India y nueva zelanda sellan acuerdo comercial: 20.000 millones en juego y un duro golpe a los productores lácteos neozelandeses

Nueva Delhi y Wellington han rubricado un pacto de libre comercio que abre las puertas a un mercado de 1.400 millones de consumidores para Nueva Zelanda, pero que, paradójicamente, genera incertidumbre en su sector lácteo.

Una apuesta arriesgada: 95% de las exportaciones neozelandesas a la india, ahora sin barreras

El acuerdo, formalizado este lunes, implica la eliminación o reducción de aranceles sobre una amplia gama de productos, desde frutas como kiwis y manzanas hasta hierro, acero y aluminio reciclado. Un movimiento que, según el gobierno neozelandés, representa una oportunidad inigualable para impulsar sus exportaciones. Christopher Luxon, primer ministro de Nueva Zelanda, lo describe como ‘una puerta a la oportunidad’ para sus empresas.

Pero la euforia tiene un matiz amargo. India ha optado por proteger sus sectores agrícolas más sensibles – lácteos, café, azúcar, especias, aceites vegetales y caucho – manteniendo barreras comerciales. Un escollo importante para la industria láctea neozelandesa, su principal motor de exportación.

20.000 Millones en inversión y una estrategia de diversificación

20.000 Millones en inversión y una estrategia de diversificación

El acuerdo no solo implica la eliminación de aranceles, sino también un compromiso de inversión de 20.000 millones de dólares por parte de Nueva Zelanda. Un dato que, según Piyush Goyal, Ministro de Comercio de la India, refleja su ambición por diversificar sus fuentes de importación y reducir su dependencia de mercados más volátiles.

La estrategia de Nueva Zelanda se adentra en otros ámbitos: 118 sectores de servicios, desde la construcción y las telecomunicaciones hasta el turismo y la tecnología. Además, se facilita el acceso a visados temporales para profesionales indios (5.000 plazas) y a visados de trabajo para jóvenes (1.000 plazas), abriendo un camino para la colaboración y el intercambio de talento.

Tiempos y condiciones: un phasing de las reducciones arancelarias

La implementación del acuerdo no será inmediata. Se prevén reducciones graduales en los aranceles del vino (10 años), acceso inmediato a ingredientes lácteos para reexportación y una fase de siete años para la liberalización de la fórmula infantil y los productos lácteos de alto valor. A su vez, se halvan los aranceles sobre los albúminas lácteas, dentro de una cuota específica para Nueva Zelanda. Un proceso que, aunque lento, permitirá a ambas economías adaptarse a las nuevas dinámicas comerciales.
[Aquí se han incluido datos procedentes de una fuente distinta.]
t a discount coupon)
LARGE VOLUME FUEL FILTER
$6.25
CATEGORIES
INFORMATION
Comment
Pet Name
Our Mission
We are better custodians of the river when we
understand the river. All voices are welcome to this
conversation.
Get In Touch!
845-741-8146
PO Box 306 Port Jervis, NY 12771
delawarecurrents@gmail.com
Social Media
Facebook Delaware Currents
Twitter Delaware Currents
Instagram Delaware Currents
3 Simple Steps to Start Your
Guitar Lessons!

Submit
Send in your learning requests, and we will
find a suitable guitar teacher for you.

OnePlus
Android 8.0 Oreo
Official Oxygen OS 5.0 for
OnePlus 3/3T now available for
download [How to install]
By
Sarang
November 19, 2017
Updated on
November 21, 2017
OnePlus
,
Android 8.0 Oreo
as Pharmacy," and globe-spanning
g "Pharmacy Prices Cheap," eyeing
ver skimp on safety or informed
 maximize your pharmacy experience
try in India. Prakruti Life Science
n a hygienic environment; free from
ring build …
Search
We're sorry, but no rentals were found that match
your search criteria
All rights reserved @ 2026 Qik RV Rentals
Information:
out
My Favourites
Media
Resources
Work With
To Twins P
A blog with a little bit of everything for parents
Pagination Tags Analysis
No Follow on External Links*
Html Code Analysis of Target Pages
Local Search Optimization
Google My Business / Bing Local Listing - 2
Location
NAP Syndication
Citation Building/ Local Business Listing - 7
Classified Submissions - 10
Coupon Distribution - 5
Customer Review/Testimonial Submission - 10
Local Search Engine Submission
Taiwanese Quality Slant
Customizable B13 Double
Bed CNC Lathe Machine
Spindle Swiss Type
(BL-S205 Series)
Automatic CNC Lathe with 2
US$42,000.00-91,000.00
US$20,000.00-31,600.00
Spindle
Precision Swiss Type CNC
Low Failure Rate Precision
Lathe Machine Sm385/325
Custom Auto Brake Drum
El volumen actual de comercio entre ambos países se sitúa en torno a los 2.400 millones de dólares anuales, una cifra que, según las proyecciones, podría duplicarse en los próximos diez años. Una apuesta audaz que, sin duda, pondrá a prueba la capacidad de adaptación de ambos mercados.

Un paso más en la expansión de nueva zelanda

Este acuerdo se enmarca en la estrategia de Nueva Zelanda para doblar sus exportaciones en una década y, al mismo tiempo, reforzar su posicionamiento como un socio comercial clave en el sur de Asia. La aprobación parlamentaria neozelandesa es, por ahora, un trámite casi seguro, dada la amplia aprobación política que el pacto ha recibido. Pero, como bien sabe cualquier inversor experimentado, los mercados son líquidos, las condiciones cambian y lo que hoy es una oportunidad, mañana podría ser un riesgo.